The importance of measuring outcomes
A key aspect of the IAPT program is measuring outcomes. Inherent in the process of applying evidence-based care is the collection of data. This process is not only a function of clinical trials. It is important that clinicians collect data on client outcomes throughout the therapy process to correct, gauge and tailor their interventions.
IAPT currently treats over 560,000 members annually and collects clinical outcome data from 98.5%. This provides an invaluable sight into their experiences and the efficacy of treatment methods. The information is collected by IAPT throughout the treatment process. They found that many existing programs overestimated their own effectiveness as they only collected feedback when treatment ended. As many clients end therapy without warning, their feedback was not collected.
“Clients who drop out of therapy are likely to have had a less positive experience than those who complete their assigned program,” Dr. Hollon explains.
How automation can make practicing evidence-based care easier
One of the challenges in practicing evidence-based care is collecting the necessary data on client outcomes to use as a basis for future decision making. The Eleos system was designed as the next generation in workflow support tools for behavioral health clinicians. Using secure therapy-specific voice analysis, Eleos provides clinicians with actionable insights into the therapy session while also providing an automated compliance-ready progress note. This gives clinicians insight into in-session trends. Between sessions client- reported outcomes are also collected which enables clinicians to have a full picture of their client’s progress.

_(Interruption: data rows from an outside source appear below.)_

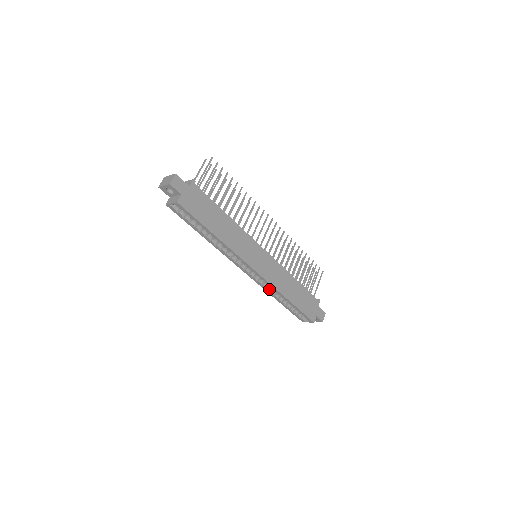
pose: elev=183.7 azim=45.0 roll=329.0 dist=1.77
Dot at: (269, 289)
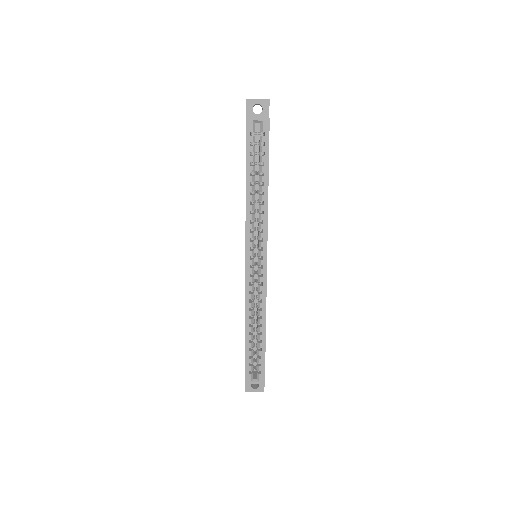
Dot at: (252, 305)
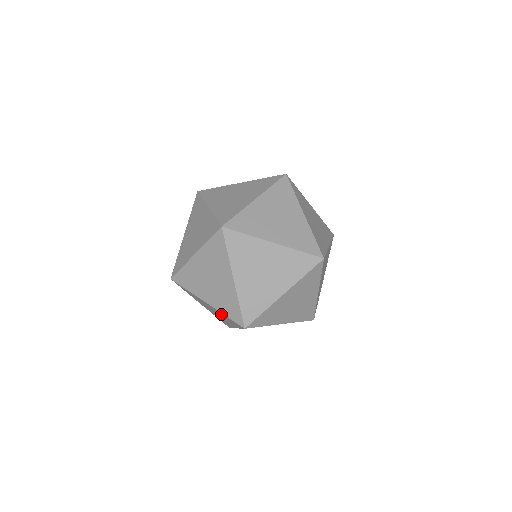
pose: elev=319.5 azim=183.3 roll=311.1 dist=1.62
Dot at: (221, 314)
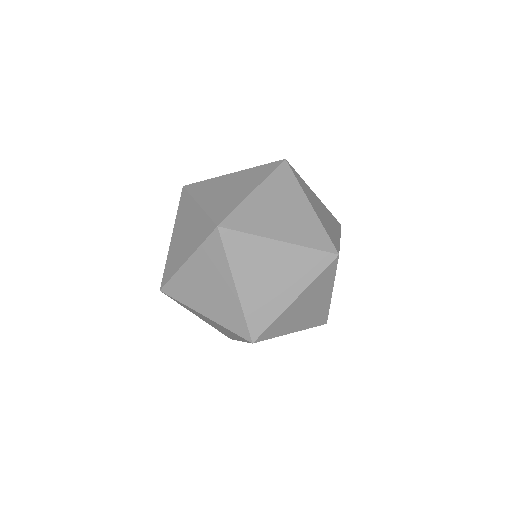
Dot at: (296, 258)
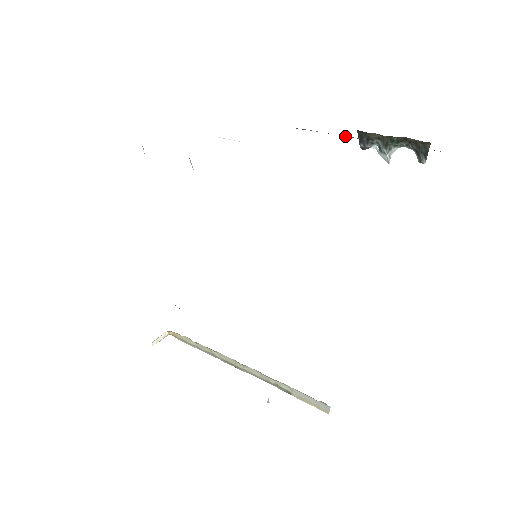
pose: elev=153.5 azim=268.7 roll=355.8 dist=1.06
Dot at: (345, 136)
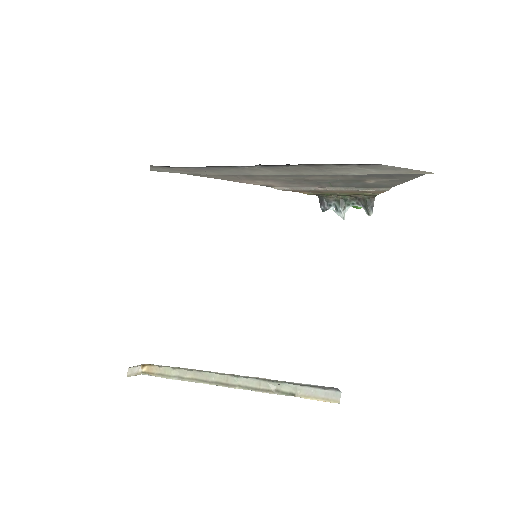
Dot at: (314, 189)
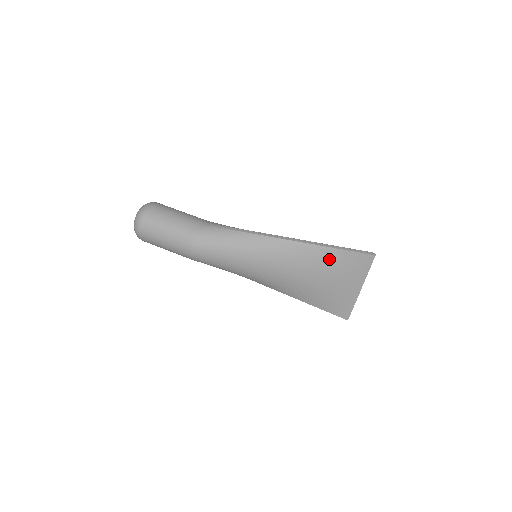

By applying the same rigorous standards of empirical support behind behavioral health methodologies as found in other areas of healthcare, clinicians can offer their clients a proven path to recovery. This includes applying an ongoing assessment of client outcomes during the course of treatment. Both clients, clinicians, and healthcare systems stand to benefit from the improved outcomes and resulting cost-savings that can be found in applying evidence-based care.